Different in parse results compared to the demo page

Question

Different in parse results compared to the demo page

alexbenari opened this issue 2 years ago · comments

I am getting a sub-optimal parse for a certain sentence while in the demo page it is parsed well (https://parser.kitaev.io/).
What can be the source of the difference?

The sentence is:
Its more easy to write him an email
I tried with both benepar_en3 and benepar_en3_large. Both tag "Its" as VBZ while the demo page sets it to PRP.

Any idea what I need to change to get the parse I see on the demo page?
I am using a custom tokenizer but I doubt in this specific sentence it makes a difference, as each word is a token as I expect is the case also with Spacey. I also made sure I am using the latest versions of the models.

alexbenari · Answer 1 · Tue Jan 04 2022 21:55:39 GMT+0800 (China Standard Time)

A quick follow-up: I am seeing more and more such examples. Here is an extremely simple one:
What happened
Site demo parses as SBARQ, my code running the same parser parses as SBAR

So puzzling! I would really appreciate an insight on this. I feel I have exhausted my options.
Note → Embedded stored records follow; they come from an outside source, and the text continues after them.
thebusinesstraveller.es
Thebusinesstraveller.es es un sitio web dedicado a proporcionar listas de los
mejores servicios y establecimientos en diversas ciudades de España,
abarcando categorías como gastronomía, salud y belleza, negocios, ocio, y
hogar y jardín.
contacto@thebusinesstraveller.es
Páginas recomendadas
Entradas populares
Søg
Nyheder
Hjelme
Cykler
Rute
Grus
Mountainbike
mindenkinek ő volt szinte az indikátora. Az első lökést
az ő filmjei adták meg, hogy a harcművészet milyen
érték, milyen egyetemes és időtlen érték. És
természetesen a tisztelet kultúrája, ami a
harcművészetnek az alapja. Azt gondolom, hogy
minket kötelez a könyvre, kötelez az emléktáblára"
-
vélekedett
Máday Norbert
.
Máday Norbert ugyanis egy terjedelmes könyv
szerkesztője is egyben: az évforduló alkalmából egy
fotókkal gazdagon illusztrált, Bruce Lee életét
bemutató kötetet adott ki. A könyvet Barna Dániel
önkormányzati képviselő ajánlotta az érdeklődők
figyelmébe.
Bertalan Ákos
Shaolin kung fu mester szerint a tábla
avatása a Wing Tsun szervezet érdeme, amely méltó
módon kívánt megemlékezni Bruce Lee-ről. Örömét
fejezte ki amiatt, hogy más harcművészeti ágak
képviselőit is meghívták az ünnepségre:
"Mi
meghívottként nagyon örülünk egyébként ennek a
Nikita Kitaev · Answer 2 · Wed Jan 05 2022 03:04:31 GMT+0800 (China Standard Time)

The demo is running the benepar_en2 model (see the "About" section on the demo page), but it looks like you're using benepar_en3/benepar_en3_large.

Some variation between different training runs is inevitable, even for models based on an identical architecture. In this case there is further variation because the newer parser models are based on T5, while the demo page runs a BERT-based model. You can also try benepar_en3_wsj, which is a BERT-based model.

The benepar_en2 model only works with a prior benepar release (0.1.3). The old release should still work if you pin dependencies appropriately, but it's reached end-of-life and will not be receiving any further maintenance.

alexbenari · Answer 3 · Wed Jan 05 2022 15:51:52 GMT+0800 (China Standard Time)

Thanks a lot! Indeed, I missed the benepar_en2 in the "About" section, my bad. I will give benepar_en3_wsj a try.